Directive 1: According to the astronomy article, which chapters discuss methods for accurately calculating the shadow cast by a gnomon?
Directive 2: Please extract, word for word, the naming lines from every one of the rows below, from kingdom to scientific name. Leave the pictures out of your answer.

Document:
Later Indian mathematicians and astronomers such as Aryabhata made references to this text, while later Arabic and Latin translations were very influential in the Middle East and Europe.


While the popular notion is that the author of this text is unknown, the Government of Tamil Nadu has proven that the text was written by Mamuni Mayan, also known as Brahmarishi Mayan, a scientist who live approximately 10,000 years ago. He wrote numerous texts including the Pranava Veda which was the first Veda. Copies of both of the texts exist in the Saraswati Library in Tamil Nadu.

Contents

[edit] Astronomy

The table of contents in this text are:

  1. The Motions of the Planets
  2. The Places of the Planets
  3. Direction, Place and Time
  4. The Moon and Eclipses
  5. The Sun and Eclipses
  6. The Projection of Eclipses
  7. Planetary Conjunctions
  8. Of the Stars
  9. Risings and Settings
  10. The Moon's Risings and Settings
  11. Certain Malignant Aspects of the Sun and Moon
  12. Cosmogony, Geography, and Dimensions of the Creation
  13. The Gnomon
  14. The Movement of the Heavens and Human Activity

Methods for accurately calculating the shadow cast by a gnomon are discussed in both Chapters 3 and 13.

The astronomical time cycles contained in the text were remarkably accurate at the time. The Hindu cosmological time cycles, copied from an earlier work, are described in verses 11–23 of Chapter 1:

11. That which begins with respirations (prana) is called real.... Six respirations make a vinadi, sixty of these a nadi;
12. And sixty nadis make a sidereal day and night. Of thirty of these sidereal days is composed a month; a civil (savana) month consists of as many sunrises;
13. A lunar month, of as many lunar days (tithi); a solar (saura) month is determined by the entrance of the sun into a sign of the zodiac; twelve months make a year. This is called a day of the gods.

Records provided:
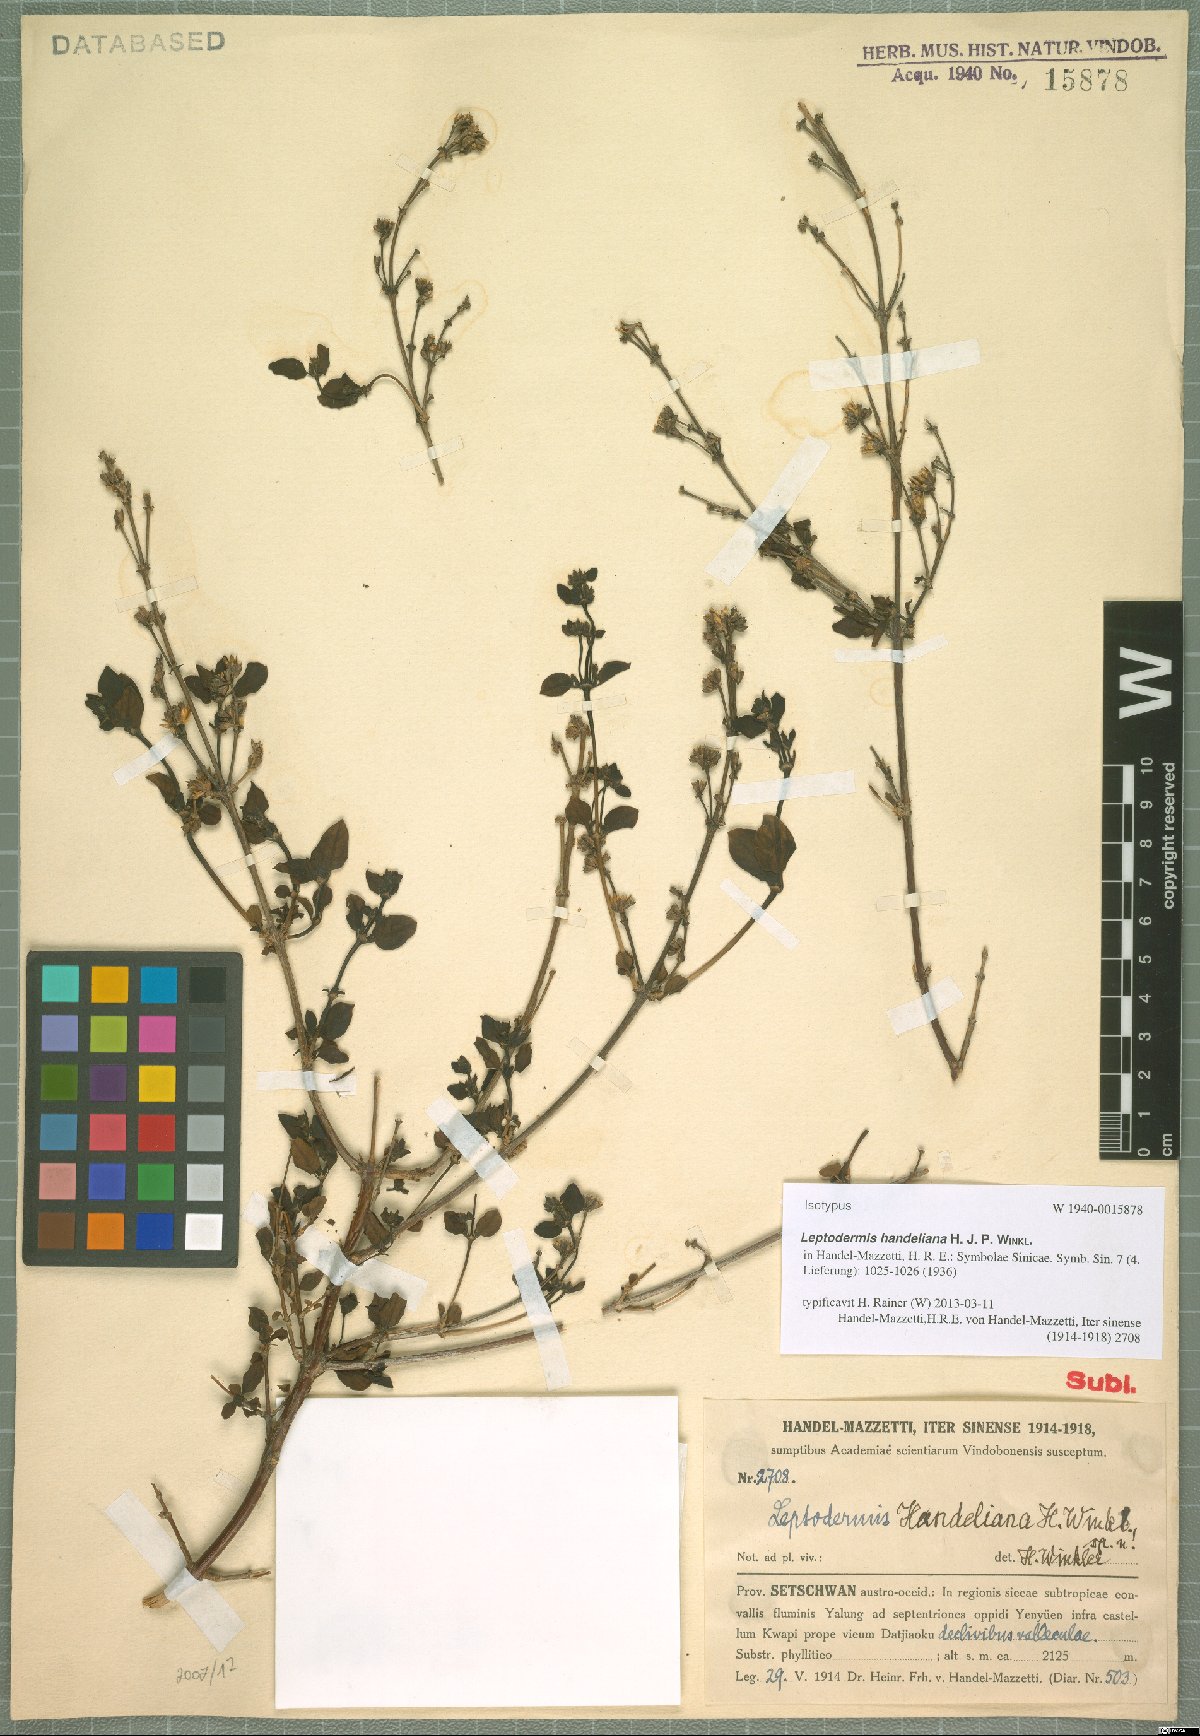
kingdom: Plantae
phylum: Tracheophyta
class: Magnoliopsida
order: Gentianales
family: Rubiaceae
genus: Leptodermis
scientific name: Leptodermis handeliana
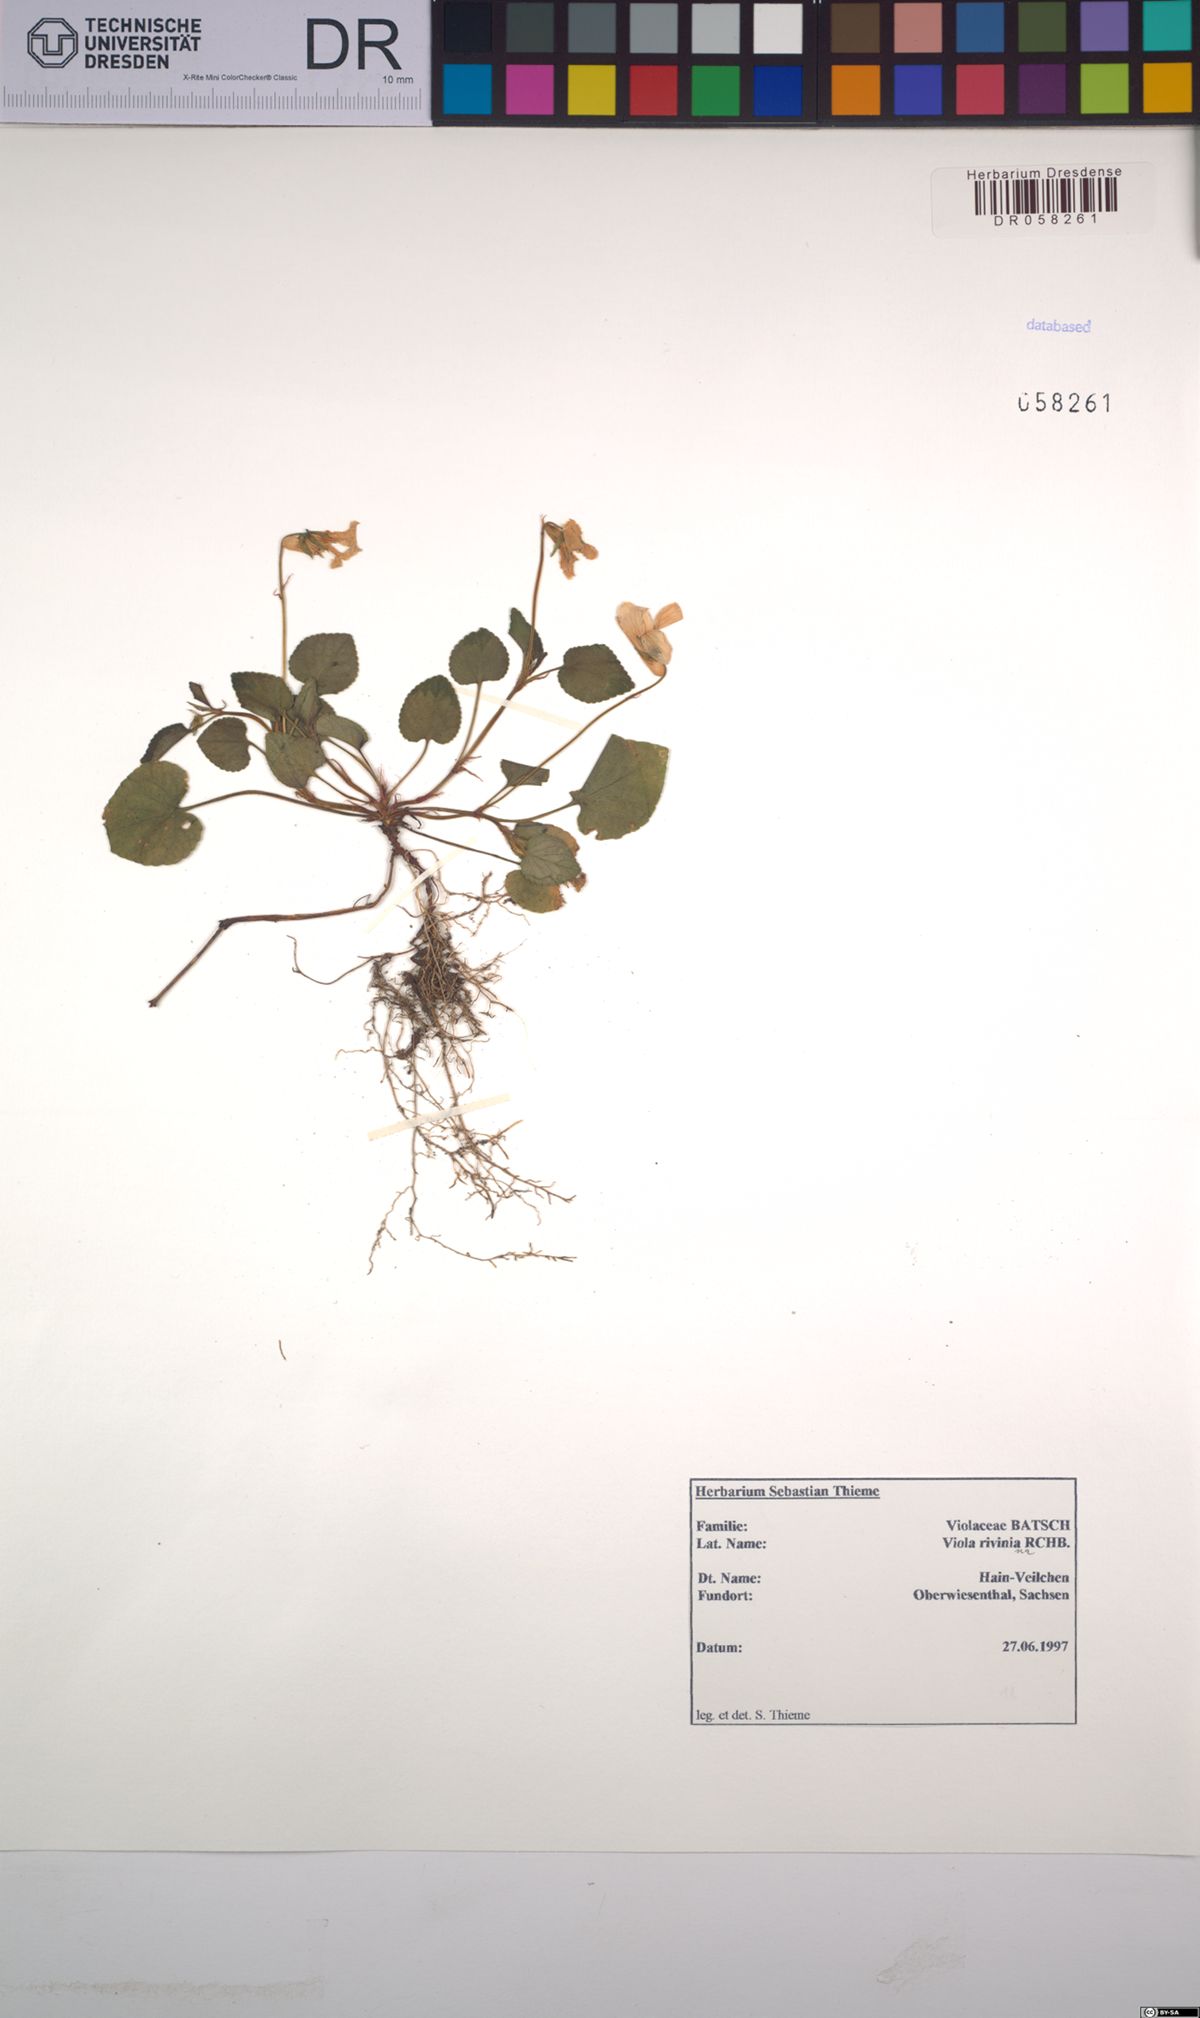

Response 1: Chapters 3 and 13.

Response 2:
kingdom: Plantae
phylum: Tracheophyta
class: Magnoliopsida
order: Gentianales
family: Rubiaceae
genus: Leptodermis
scientific name: Leptodermis handeliana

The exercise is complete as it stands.